◆ What you will do: For each record, copy the text exactly and omit any picture it holds.

◆ Data:

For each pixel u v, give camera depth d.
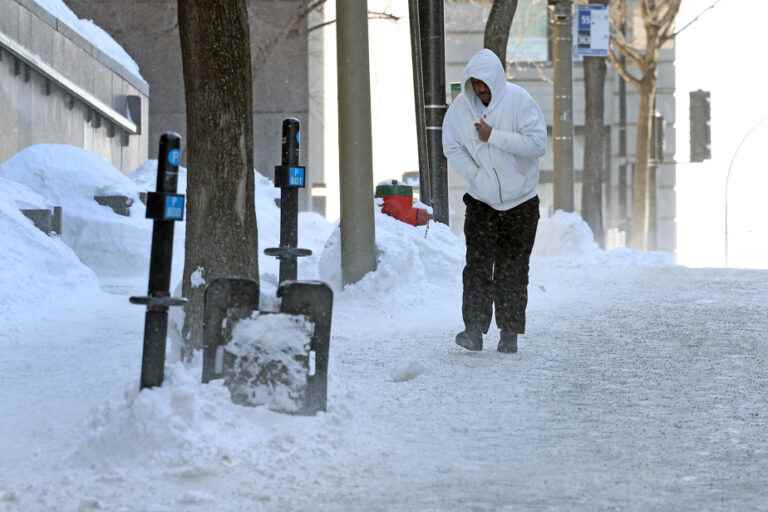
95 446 18.28
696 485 17.14
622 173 126.62
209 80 25.05
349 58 38.19
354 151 38.28
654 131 126.38
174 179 19.09
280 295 20.53
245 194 25.30
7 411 22.47
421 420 21.53
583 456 19.03
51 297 38.38
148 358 19.27
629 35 133.12
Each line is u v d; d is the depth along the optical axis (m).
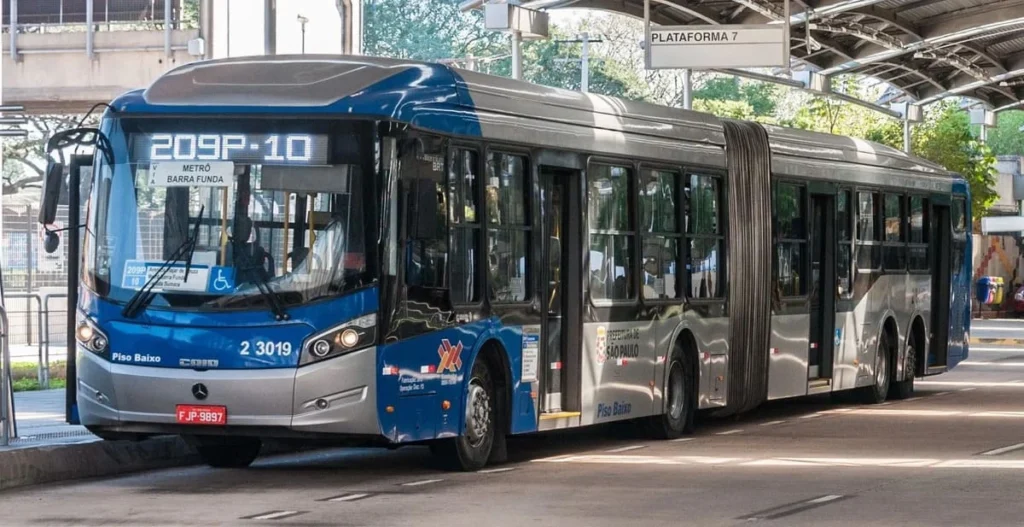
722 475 15.98
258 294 14.82
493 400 16.89
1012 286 74.00
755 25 28.25
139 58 47.19
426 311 15.42
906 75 44.69
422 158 15.35
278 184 14.95
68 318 16.56
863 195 26.83
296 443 18.31
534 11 28.34
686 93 34.75
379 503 13.59
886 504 13.59
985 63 44.38
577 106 18.50
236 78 15.41
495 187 16.70
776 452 18.64
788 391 24.06
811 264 24.92
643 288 19.83
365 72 15.43
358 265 14.81
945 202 30.88
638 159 19.80
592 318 18.47
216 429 14.90
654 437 20.58
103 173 15.35
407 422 15.16
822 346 25.45
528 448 19.38
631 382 19.48
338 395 14.75
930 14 36.50
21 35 47.91
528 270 17.36
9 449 15.25
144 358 15.02
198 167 15.07
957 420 23.64
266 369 14.77
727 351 22.11
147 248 15.14
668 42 28.58
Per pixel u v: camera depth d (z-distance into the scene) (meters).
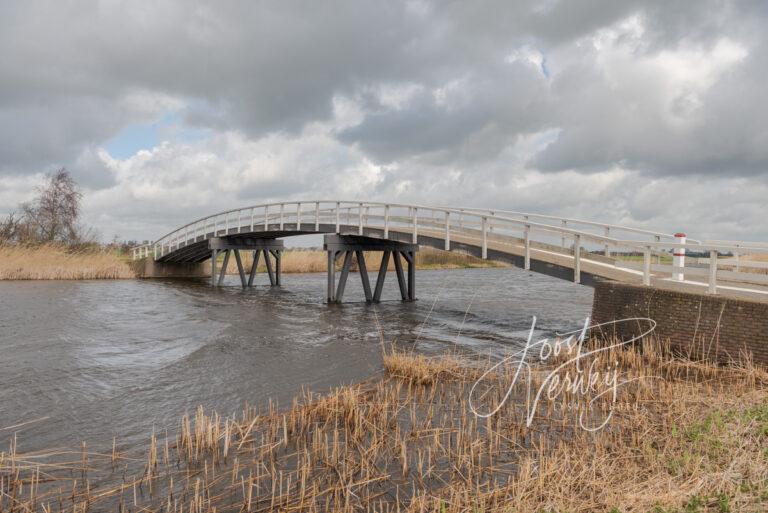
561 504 4.34
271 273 29.34
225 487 4.92
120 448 5.95
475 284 32.16
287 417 6.89
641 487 4.65
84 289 24.91
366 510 4.53
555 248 17.11
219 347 11.66
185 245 30.88
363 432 6.25
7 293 22.22
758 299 9.44
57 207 38.50
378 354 11.00
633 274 13.67
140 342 12.22
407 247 21.77
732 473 4.65
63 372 9.33
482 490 4.83
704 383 8.17
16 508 4.50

◆ Response:
For each pixel u v, give camera depth d.
95 446 18.28
696 485 17.14
622 173 126.62
209 80 25.05
349 58 38.19
354 151 38.28
654 131 126.38
174 179 19.09
280 295 20.53
245 194 25.30
7 411 22.47
421 420 21.53
583 456 19.03
51 297 38.38
148 358 19.27
629 35 133.12
Each line is u v d; d is the depth along the optical axis (m).
722 475 15.98
258 294 14.82
493 400 16.89
1012 286 74.00
755 25 28.25
139 58 47.19
426 311 15.42
906 75 44.69
422 158 15.35
278 184 14.95
68 318 16.56
863 195 26.83
296 443 18.31
534 11 28.34
686 93 34.75
379 503 13.59
886 504 13.59
985 63 44.38
577 106 18.50
236 78 15.41
495 187 16.70
776 452 18.64
788 391 24.06
811 264 24.92
643 288 19.83
365 72 15.43
358 265 14.81
945 202 30.88
638 159 19.80
592 318 18.47
216 429 14.90
654 437 20.58
103 173 15.35
407 422 15.16
822 346 25.45
528 448 19.38
631 382 19.48
338 395 14.75
930 14 36.50
21 35 47.91
528 270 17.36
9 449 15.25
144 358 15.02
198 167 15.07
957 420 23.64
266 369 14.77
727 351 22.11
147 248 15.14
668 42 28.58
Per pixel u v: camera depth d (z-distance into the scene) (meters).
561 504 4.34
271 273 29.34
225 487 4.92
120 448 5.95
475 284 32.16
287 417 6.89
641 487 4.65
84 289 24.91
366 510 4.53
555 248 17.11
219 347 11.66
185 245 30.88
363 432 6.25
7 293 22.22
758 299 9.44
57 207 38.50
378 354 11.00
633 274 13.67
140 342 12.22
407 247 21.77
732 473 4.65
63 372 9.33
482 490 4.83
704 383 8.17
16 508 4.50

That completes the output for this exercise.